====== Texte d'étude

Le chrome revêt ses habits de lumière. Une Panamera à la livrée étincelante accompagne une princesse du blues à travers la ville qui ne dort jamais, pour une expérience visuelle et auditive exceptionnelle. Installée à l’arrière de la berline chromée, Kayy Nova chante le blues, faisant entendre une voix aussi puissante que le moteur de la Panamera. Balade nocturne, mélodieuse et colorée, jusqu’à l’aube au cœur de Las Vegas.

Elle marche d’un pas décidé sur l’asphalte chaud, et les lumières des néons publicitaires font chatoyer sa robe rouge. Les scènes de Las Vegas, les feux de la rampe, Kayy Nova les connaît bien. De jour, Vegas n’est qu’un point de passage assoiffé et poussiéreux au milieu du désert des Mojaves. Mais dès le coucher du soleil, un océan de lumière engloutit la ville, faisant naître un mirage de bonne fortune. Un endroit singulier, bardé de fontaines et de jets d’eau, peuplé de bandits manchots et de rêveurs noctambules.

============
====== Données fournies

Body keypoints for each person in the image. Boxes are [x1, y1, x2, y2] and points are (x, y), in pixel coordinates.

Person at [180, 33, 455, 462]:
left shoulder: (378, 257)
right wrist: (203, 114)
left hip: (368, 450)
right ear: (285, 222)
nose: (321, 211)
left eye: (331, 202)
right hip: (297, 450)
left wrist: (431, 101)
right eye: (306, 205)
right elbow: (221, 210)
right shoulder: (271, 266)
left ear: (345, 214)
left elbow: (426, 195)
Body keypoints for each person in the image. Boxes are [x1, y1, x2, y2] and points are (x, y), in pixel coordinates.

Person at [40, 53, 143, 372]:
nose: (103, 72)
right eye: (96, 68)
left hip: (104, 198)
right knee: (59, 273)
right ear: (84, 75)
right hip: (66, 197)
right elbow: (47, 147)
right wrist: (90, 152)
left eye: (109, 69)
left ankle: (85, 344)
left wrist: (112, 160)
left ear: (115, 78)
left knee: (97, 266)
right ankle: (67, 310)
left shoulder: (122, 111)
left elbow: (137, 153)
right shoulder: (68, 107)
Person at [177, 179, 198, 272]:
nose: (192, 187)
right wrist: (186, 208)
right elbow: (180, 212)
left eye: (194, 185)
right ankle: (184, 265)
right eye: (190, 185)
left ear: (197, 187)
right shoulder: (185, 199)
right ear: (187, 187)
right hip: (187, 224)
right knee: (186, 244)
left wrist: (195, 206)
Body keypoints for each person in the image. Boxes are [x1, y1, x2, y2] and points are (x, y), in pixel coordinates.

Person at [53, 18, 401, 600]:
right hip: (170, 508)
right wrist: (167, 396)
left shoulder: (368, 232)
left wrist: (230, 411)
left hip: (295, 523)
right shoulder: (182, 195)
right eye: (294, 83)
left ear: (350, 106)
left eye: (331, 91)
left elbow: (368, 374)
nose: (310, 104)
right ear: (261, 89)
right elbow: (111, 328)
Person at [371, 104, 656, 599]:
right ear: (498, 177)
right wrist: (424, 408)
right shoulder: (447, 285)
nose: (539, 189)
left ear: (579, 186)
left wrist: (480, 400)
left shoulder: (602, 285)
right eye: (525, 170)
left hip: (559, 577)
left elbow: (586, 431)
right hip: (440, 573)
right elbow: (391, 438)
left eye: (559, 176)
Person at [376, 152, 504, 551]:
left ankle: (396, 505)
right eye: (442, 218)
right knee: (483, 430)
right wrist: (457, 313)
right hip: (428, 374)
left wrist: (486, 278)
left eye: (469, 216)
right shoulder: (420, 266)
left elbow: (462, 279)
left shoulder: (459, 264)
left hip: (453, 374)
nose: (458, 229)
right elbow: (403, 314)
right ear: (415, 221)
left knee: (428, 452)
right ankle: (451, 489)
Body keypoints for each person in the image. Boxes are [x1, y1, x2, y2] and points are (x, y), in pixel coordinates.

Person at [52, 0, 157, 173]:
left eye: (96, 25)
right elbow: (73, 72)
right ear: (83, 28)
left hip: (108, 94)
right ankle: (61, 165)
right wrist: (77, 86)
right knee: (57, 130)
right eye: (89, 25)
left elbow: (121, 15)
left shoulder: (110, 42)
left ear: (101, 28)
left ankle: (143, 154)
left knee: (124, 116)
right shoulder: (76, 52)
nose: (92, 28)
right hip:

============

▶ _Consignes de travail_:
1. Dans le texte d'étude, relevez tout ce dont l'endroit est bardé ou peuplé selon la phrase qui commence par « Un endroit singulier ».
2. Citez le passage du texte d'étude qui s'ouvre sur les mots contenant « Elle marche d’un » et se ferme sur « de rêveurs noctambules. ».

▶ _Réponses aux exercices_:
1. fontaines, jets d'eau, bandits manchots, rêveurs noctambules

2.
Elle marche d’un pas décidé sur l’asphalte chaud, et les lumières des néons publicitaires font chatoyer sa robe rouge. Les scènes de Las Vegas, les feux de la rampe, Kayy Nova les connaît bien. De jour, Vegas n’est qu’un point de passage assoiffé et poussiéreux au milieu du désert des Mojaves. Mais dès le coucher du soleil, un océan de lumière engloutit la ville, faisant naître un mirage de bonne fortune. Un endroit singulier, bardé de fontaines et de jets d’eau, peuplé de bandits manchots et de rêveurs noctambules.